Bastava-me saber de sua existência. Nenhuma ciência, nenhum
conhecimento me importara tanto; estava saciado deles, precisamente
nisto consistia a ignomínia e o tormento mais agudos de que eu
padecia: ver tão claramente meu próprio estado, ter perfeita
consciência dele. Via a este infeliz, a este Lobo da Estepe diante
de mim como uma mosca numa teia de aranha, e contemplava como seu
destino forçava o desenlace, como pendia da teia enlaçado e
indefeso, como a aranha se dispunha a devorá-lo, como aparecia
também uma salvadora mão. Poderia dizer as coisas mais racionais e
inteligentes sobre a concatenação e os motivos do meu padecimento,
da enfermidade de minha alma, de meu enfeitiçamento e de minha
neurose, pois a mecânica era evidente para mim. O que mais me fazia
falta, aquilo por que suspirava tão desesperadamente, não era saber
e compreender, mas vida, decisão, movimento e impulso. Embora
durante aqueles dois dias de espera nunca duvidasse de que minha
amiga cumpriria o prometido, às últimas horas estive muito excitado
e inseguro; nunca na vida esperara com tamanha ansiedade a noite de
nenhum dia. E embora a tensão e a impaciência se me tornassem quase
insuportáveis, aquilo me causou um grande bem: era indizivelmente
formoso e novo para mim, para o desiludido que há muito tempo nada
mais esperava, que não se satisfazia com o que quer que fosse; era
maravilhoso correr daqui para ali o dia todo, cheio de impaciência,
de inquietude e veemente expectativa, imaginar antecipadamente o
encontro, a conversação, os acontecimentos da noite, barbear se e
vestir-se para o encontro (com muito apuro, camisa nova, gravata
nova, cordões novos nos sapatos).
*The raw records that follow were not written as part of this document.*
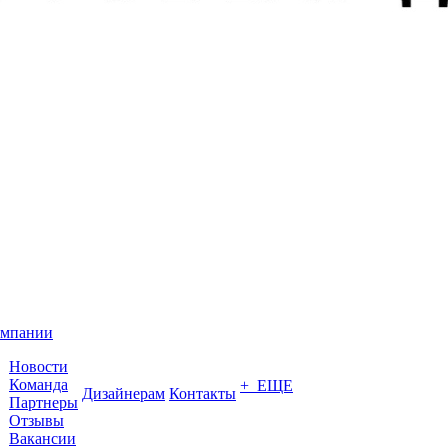
омпании
Новости
Команда
+ ЕЩЕ
Дизайнерам
Контакты
Партнеры
Отзывы
Вакансии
Fosse quem fosse aquela moça
inteligente e misteriosa, que tivesse chegado até mim por este ou
aquele caminho, tudo me era indiferente; ali estava, e realizara-se o
prodígio de eu voltar a sentir-me um ser humano e encontrar
novamente interesse na vida! Só me importava que tudo prosseguisse,
abandonar-me àquela atração, seguir aquela estrela! Momento
inesquecível em que tornei a vê-la! Estava sentado junto a uma
mesinha no antigo e confortável restaurante, a qual eu reservara
pelo telefone, sem que houvesse necessidade; examinei o cardápio e
coloquei no jarro duas formosas orquídeas que comprara para
presentear minha amiga. Tive de esperá-la algum tempo, mas sempre na
certeza de que viria, e não me angustiei. E chegou, e deteve-se
junto ao vestiário e me cumprimentou somente com um olhar atento, um
tanto inquisitivo, de seus claros olhos cor de cinza. Desconfiado,
fiquei observando como o moço do vestuário se comportaria com ela.
Não, graças a Deus, não houve qualquer intimidade entre eles,
qualquer falta de respeito; mostrou-se impecavelmente correto. E, no
entanto, se conheciam, pois ela o chamou por Emil.
Quando
lhe dei as orquídeas, alegrou-se e sorriu.
— Muito
obrigada pela sua atenção, Harry. Você queria me dar um presente,
não é? E não sabia exatamente o que escolher. Não estava certo se
eu ficaria satisfeita em receber o presente ou se me ofenderia, por
isso escolheu orquídeas, que não passam de flores, mas são sempre
muito apreciadas. Portanto, muito, muito grata. E aproveito para
dizer-lhe que não quero que me traga presentes. Vivo à custa dos
homens, mas não quero viver à sua custa. Mas, como você está
diferente! Parece até outra pessoa! Outro dia estava como alguém
que foi salvo da forca e agora já está quase um homem outra vez.